Brano proposto |

Ci prepariamo a un sisma forte?
«Sappiamo che le due scosse da 3.7 e 3.4 di sabato, a venti minuti di distanza l’una dall’altra, sono in un’area geografica che lega la sequenza a quella de L’Aquila del 2009 e a quella di Composto del 2017 - spiega il presidente dell’Ingv - c’è dell’energia da liberare ma non è possibile stabilire se, dove o quando accadrà. Scosse di questo tipo sono normali - continua - in quell’area ci sono più o meno ogni mese perché tutto l’Appennino, soprattutto nella parte più elevata, è una catena fortemente sismica e quindi ad alta pericolosità». Monitorare costantemente e fare prevenzione in maniera accurata è l’unico modo per farsi trovare pronti. 

C’è un legame con l’Albania?
Non esiste un collegamento diretto con le scosse che hanno devastato Durazzo e altre città albanesi facendo oltre 50 morti. «Questi terremoti sono forme di rilascio di energia cumulata in loco» dice Carlo Doglioni, a capo dell’Istituto Nazionale di Geofisica e Vulcanologia che monitora l’attività sismica italiana. Peraltro «non ci sono connessioni in termini di faglie tra quella regione dell’Albania e il centro dell’Italia». Inoltre l’Abruzzo è soggetto da sempre a questo genere di episodi sismici, «da ben prima di quelli che si sono verificati qualche settimana fa nel Paese balcanico» specifica il geologo. Nella storia infatti, i terremoti spesso si verificano proprio nei punti in cui sono già stati causa di distruzione.

[Voci del dataset]
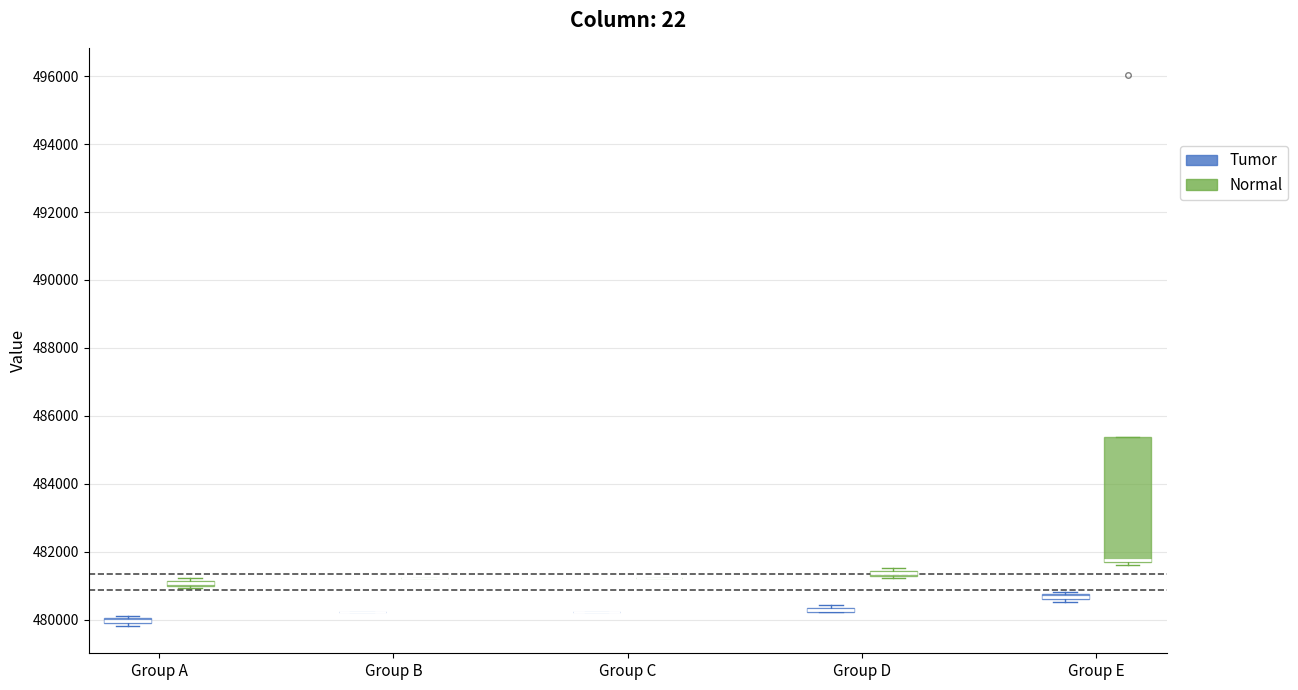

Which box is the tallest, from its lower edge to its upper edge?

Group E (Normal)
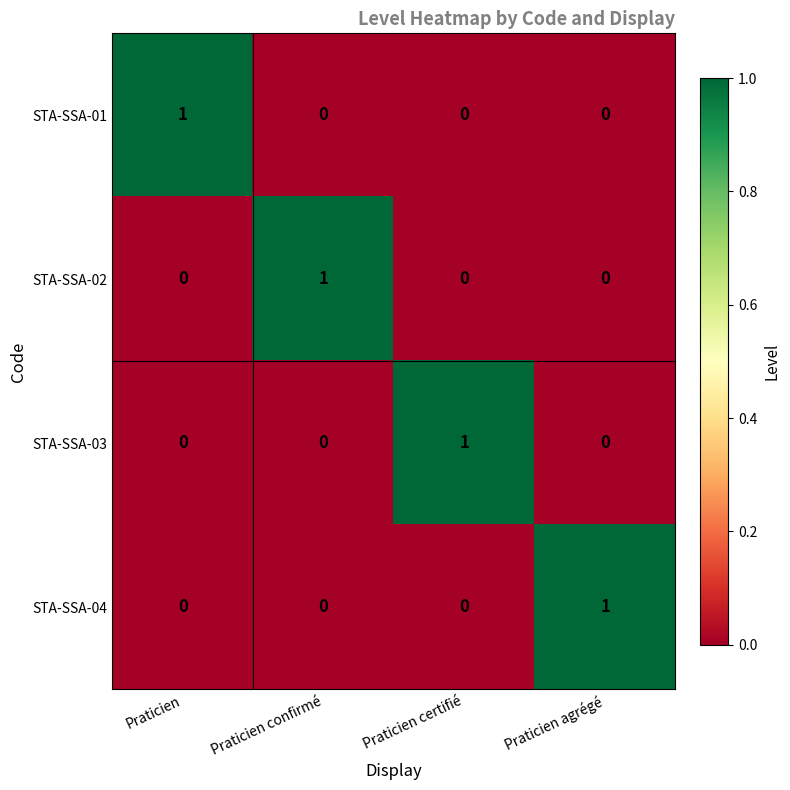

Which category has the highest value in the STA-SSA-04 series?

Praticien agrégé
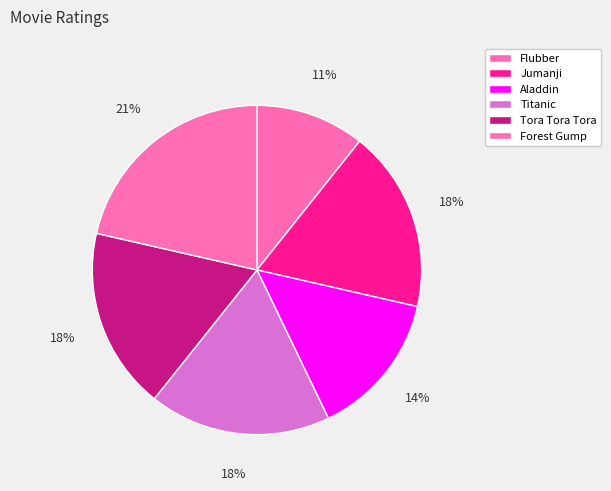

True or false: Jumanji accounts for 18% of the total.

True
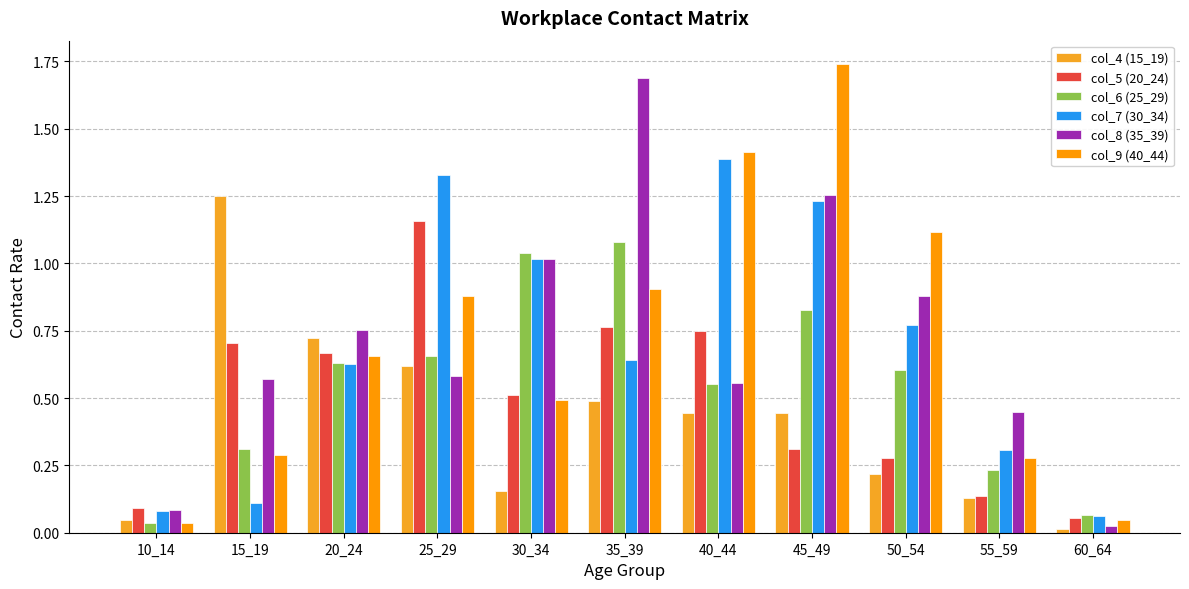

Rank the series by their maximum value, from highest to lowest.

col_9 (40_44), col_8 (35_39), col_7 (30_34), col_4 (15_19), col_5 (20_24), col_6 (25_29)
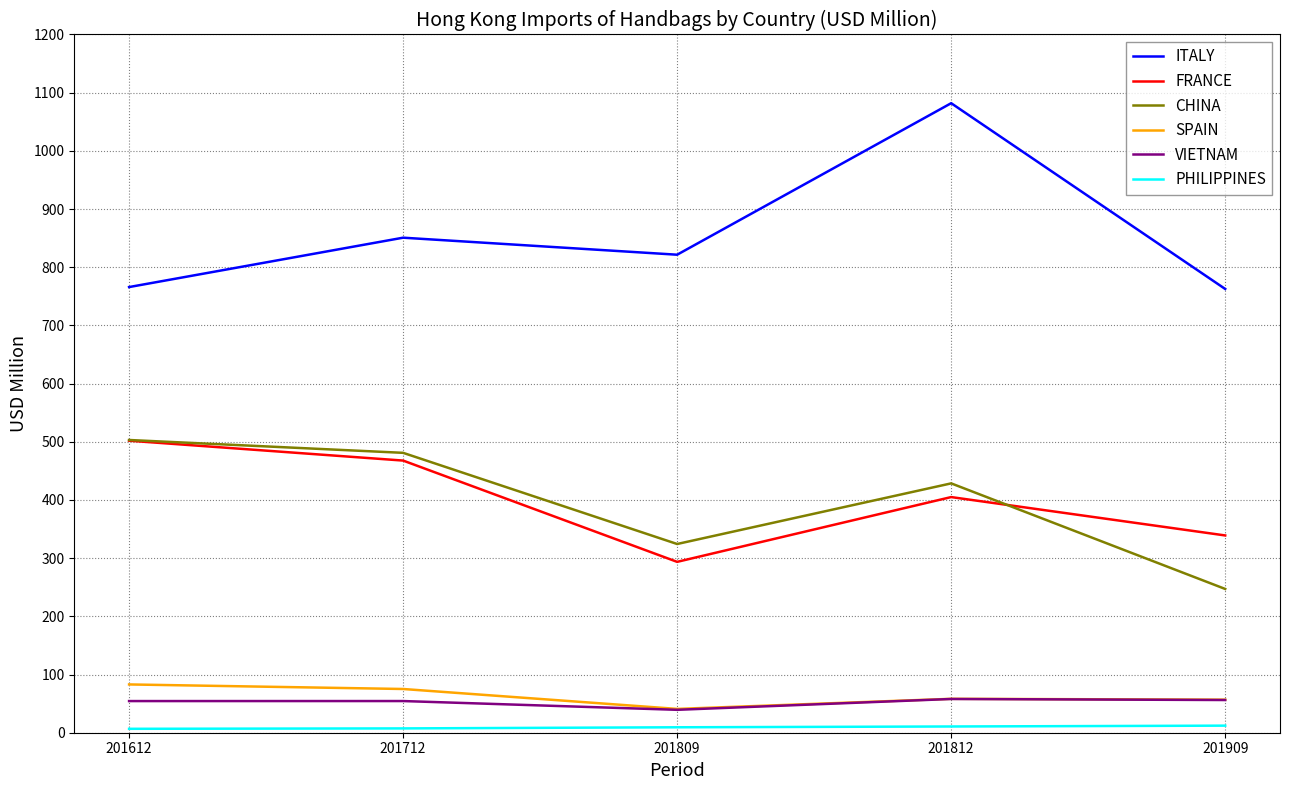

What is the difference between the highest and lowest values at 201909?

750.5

Metti in pratica |
• A. Riscrivi il brano sui terremoti partendo da «Ci prepariamo a» e arrivando fino a «legame con l’Albania?», con «arco appenninico» al posto di «Appennino».
• B. Rispondi a queste domande sul brano sui terremoti:
(i) Quanti minuti sono passati tra le due scosse di sabato?
(ii) Quanti morti hanno causato le scosse in Albania?
(iii) Chi è a capo dell’Istituto Nazionale di Geofisica e Vulcanologia?
• C. Prosegui il brano sui terremoti in Abruzzo a partire dal punto in cui si ferma.
Le righe sono materiale a sé, distinto dal brano.

Risposte |
• A.
Ci prepariamo a un sisma forte?
«Sappiamo che le due scosse da 3.7 e 3.4 di sabato, a venti minuti di distanza l’una dall’altra, sono in un’area geografica che lega la sequenza a quella de L’Aquila del 2009 e a quella di Composto del 2017 - spiega il presidente dell’Ingv - c’è dell’energia da liberare ma non è possibile stabilire se, dove o quando accadrà. Scosse di questo tipo sono normali - continua - in quell’area ci sono più o meno ogni mese perché tutto l’arco appenninico, soprattutto nella parte più elevata, è una catena fortemente sismica e quindi ad alta pericolosità». Monitorare costantemente e fare prevenzione in maniera accurata è l’unico modo per farsi trovare pronti. 

C’è un legame con l’Albania?

• B.
(i) Venti minuti.
(ii) Oltre 50.
(iii) Carlo Doglioni.

• C.
L’epicentro può essere a Roma?
Roma è quasi circondata da un’area particolarmente attiva ad est e a sud-est. In pratica attorno alla Capitale c’è una sismicità naturale che è nota da tempo, al punto che qualche anno fa c’è stato un terremoto con epicentro nella zona di Castel Sant’Angelo. «Però per quanto ne sappiamo - spiega il presidente dell’INGV - i volumi determinati dalla lunghezza della faglia che si sviluppa in quell’area, possono liberare solo magnitudo piuttosto basse». Per cui ci potrebbero essere delle scosse con episodi dalla forza non troppo elevata. Tuttavia bisogna essere consapevoli che la natura spesso fa delle sorprese: «Ad esempio sappiamo che ci sono stati forti terremoti che hanno lesionato fortemente il Colosseo, come nel 443 d.C».

L’Italia rischia il “Big One”?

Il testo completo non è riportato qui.